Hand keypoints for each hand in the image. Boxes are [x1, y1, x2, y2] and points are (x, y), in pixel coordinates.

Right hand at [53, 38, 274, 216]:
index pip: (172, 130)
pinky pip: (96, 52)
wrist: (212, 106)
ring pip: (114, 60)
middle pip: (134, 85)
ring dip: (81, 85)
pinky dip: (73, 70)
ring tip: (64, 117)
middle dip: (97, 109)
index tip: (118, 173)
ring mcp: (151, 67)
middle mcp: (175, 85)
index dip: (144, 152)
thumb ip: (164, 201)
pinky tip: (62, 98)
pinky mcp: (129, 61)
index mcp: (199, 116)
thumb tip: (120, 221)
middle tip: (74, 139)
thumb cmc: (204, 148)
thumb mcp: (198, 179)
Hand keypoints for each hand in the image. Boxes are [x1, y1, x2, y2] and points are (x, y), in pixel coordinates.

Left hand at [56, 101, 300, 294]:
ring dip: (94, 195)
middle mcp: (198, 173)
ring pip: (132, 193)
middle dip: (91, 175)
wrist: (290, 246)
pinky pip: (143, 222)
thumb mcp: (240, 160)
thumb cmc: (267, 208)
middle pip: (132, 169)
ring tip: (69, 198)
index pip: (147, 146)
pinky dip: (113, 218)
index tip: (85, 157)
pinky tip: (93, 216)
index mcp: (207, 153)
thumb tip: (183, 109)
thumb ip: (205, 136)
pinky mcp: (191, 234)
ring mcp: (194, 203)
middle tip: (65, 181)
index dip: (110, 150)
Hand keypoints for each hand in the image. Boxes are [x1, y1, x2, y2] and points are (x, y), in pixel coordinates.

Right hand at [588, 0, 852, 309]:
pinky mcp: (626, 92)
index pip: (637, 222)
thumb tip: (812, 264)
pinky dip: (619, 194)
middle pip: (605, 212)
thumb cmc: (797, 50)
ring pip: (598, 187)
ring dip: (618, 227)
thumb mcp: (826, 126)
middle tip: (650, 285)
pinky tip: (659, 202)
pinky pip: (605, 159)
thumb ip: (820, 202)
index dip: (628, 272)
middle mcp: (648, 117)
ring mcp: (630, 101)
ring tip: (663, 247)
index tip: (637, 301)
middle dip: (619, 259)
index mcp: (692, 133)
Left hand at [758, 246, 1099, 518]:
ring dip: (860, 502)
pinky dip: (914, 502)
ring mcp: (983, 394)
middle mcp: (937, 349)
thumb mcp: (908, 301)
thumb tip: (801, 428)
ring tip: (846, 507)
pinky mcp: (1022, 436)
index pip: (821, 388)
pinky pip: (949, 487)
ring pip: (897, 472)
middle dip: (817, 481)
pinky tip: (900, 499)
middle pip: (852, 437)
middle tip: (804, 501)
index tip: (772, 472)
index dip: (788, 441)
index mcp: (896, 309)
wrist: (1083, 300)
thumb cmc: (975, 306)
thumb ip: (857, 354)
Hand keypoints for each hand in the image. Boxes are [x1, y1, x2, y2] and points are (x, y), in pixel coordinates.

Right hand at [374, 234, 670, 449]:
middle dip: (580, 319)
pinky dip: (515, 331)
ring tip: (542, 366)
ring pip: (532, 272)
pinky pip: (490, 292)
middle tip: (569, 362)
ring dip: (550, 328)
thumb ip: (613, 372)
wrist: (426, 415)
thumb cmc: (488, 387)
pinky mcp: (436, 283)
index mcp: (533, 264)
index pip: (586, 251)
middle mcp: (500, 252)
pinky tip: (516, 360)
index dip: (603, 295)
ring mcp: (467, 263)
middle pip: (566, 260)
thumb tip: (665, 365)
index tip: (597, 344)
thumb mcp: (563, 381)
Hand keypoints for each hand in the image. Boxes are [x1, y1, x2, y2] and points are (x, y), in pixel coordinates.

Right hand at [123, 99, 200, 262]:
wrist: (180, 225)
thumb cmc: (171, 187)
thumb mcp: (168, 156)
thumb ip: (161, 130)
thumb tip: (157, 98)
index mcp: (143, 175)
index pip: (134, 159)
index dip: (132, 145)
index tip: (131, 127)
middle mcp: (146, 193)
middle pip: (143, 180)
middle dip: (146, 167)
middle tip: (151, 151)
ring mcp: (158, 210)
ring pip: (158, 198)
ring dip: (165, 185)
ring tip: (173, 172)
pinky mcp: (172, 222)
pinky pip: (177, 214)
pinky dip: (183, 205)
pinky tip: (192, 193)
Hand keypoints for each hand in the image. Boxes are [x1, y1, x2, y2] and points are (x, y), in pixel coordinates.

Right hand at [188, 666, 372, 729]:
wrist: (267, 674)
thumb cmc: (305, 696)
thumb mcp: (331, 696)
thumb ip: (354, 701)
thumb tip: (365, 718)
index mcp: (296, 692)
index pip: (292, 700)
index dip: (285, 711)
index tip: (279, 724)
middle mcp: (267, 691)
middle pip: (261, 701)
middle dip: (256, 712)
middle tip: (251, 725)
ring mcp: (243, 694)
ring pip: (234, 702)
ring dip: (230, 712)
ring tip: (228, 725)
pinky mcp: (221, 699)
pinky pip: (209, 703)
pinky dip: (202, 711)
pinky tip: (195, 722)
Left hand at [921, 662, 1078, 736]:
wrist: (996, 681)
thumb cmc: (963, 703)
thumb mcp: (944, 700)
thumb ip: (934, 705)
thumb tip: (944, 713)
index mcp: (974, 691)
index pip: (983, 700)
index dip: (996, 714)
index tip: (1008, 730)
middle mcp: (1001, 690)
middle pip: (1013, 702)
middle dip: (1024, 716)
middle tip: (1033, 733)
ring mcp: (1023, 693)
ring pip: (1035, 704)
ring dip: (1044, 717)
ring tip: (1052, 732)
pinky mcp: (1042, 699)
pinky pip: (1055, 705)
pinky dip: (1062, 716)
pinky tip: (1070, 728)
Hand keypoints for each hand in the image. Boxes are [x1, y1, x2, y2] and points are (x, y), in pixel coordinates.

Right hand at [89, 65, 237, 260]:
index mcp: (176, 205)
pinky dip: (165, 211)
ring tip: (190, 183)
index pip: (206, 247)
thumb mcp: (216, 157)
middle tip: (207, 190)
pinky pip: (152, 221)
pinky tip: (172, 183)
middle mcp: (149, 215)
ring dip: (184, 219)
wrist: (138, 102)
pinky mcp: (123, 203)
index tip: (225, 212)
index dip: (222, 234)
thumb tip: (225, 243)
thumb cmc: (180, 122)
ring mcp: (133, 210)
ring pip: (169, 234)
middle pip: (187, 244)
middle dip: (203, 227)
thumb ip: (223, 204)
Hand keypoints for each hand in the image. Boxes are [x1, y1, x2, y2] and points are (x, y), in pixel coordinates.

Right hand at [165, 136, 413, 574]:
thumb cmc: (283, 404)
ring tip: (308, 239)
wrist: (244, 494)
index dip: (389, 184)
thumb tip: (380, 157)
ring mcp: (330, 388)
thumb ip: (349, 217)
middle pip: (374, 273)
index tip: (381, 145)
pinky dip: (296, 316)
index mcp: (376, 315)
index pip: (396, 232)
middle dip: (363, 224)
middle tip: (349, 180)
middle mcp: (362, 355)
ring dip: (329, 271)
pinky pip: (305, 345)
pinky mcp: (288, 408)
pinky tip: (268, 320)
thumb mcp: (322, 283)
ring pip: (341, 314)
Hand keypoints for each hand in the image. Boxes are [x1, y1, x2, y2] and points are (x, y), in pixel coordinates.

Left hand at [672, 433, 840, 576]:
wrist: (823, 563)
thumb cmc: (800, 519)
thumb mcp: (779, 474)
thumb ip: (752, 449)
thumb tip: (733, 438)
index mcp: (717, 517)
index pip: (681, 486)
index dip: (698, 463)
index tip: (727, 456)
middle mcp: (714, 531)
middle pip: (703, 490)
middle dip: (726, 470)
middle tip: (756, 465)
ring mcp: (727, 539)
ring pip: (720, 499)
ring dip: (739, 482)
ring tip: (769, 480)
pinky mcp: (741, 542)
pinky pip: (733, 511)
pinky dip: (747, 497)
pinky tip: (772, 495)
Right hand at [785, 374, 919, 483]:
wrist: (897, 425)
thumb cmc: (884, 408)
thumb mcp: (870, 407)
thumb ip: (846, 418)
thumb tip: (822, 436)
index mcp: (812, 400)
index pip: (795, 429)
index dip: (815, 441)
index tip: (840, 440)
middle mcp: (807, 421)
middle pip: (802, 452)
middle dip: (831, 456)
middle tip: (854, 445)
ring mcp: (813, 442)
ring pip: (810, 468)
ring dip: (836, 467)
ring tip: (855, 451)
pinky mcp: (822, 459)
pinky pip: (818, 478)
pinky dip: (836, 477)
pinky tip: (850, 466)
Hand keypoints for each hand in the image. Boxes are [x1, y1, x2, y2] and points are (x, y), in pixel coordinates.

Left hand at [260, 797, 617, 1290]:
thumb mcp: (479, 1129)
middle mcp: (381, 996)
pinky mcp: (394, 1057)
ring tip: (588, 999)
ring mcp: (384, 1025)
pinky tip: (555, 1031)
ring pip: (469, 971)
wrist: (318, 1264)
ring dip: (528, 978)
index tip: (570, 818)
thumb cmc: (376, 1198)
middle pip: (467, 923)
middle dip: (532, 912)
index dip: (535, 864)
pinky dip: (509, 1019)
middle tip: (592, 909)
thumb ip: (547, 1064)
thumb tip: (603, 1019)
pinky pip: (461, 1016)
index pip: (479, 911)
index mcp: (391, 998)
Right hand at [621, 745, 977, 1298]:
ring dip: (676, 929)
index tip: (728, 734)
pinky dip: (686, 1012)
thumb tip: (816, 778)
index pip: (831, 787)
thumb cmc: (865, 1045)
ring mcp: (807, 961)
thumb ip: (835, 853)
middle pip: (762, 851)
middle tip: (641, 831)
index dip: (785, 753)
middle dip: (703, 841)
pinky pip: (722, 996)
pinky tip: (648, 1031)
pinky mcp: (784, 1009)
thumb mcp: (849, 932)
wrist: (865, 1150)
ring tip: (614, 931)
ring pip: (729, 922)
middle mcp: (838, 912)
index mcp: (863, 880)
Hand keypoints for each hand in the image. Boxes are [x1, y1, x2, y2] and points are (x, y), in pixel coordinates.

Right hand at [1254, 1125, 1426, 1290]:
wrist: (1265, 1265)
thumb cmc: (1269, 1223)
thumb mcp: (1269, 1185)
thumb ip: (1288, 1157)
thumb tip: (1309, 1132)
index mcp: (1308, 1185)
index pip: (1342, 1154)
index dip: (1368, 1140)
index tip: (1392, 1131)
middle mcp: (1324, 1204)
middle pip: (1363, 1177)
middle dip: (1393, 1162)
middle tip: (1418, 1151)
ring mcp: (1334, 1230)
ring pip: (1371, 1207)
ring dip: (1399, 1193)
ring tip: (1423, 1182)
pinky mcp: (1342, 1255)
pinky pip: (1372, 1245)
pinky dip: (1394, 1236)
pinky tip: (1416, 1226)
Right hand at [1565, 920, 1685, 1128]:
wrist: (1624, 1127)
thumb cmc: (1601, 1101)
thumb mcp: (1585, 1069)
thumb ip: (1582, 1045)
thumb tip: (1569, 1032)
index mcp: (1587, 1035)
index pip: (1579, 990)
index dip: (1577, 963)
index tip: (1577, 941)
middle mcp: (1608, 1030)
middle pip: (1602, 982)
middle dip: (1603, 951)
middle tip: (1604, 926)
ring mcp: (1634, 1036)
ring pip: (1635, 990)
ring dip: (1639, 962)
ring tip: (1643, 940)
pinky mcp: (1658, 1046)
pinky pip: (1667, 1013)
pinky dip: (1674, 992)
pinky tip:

□ □ □ □ □

■ **INSTRUCTIONS TO FOLLOW**:
When the line containing "pinky mcp: (129, 61)" is reached, include it and stop. Until then, output each line of the entries exactly as given, starting from the first.

■ **EXERCISE RESPONSE**:
Hand keypoints for each hand in the image. Boxes are [x1, y1, x2, y2] and points are (x, y), in pixel coordinates.

Right hand at [53, 38, 274, 216]:
index pip: (172, 130)
pinky pip: (96, 52)
wrist: (212, 106)
ring pip: (114, 60)
middle pip: (134, 85)
ring dip: (81, 85)
pinky dip: (73, 70)
ring tip: (64, 117)
middle dip: (97, 109)
index tip: (118, 173)
ring mcp: (151, 67)
middle mcp: (175, 85)
index dip: (144, 152)
thumb ip: (164, 201)
pinky tip: (62, 98)
pinky mcp: (129, 61)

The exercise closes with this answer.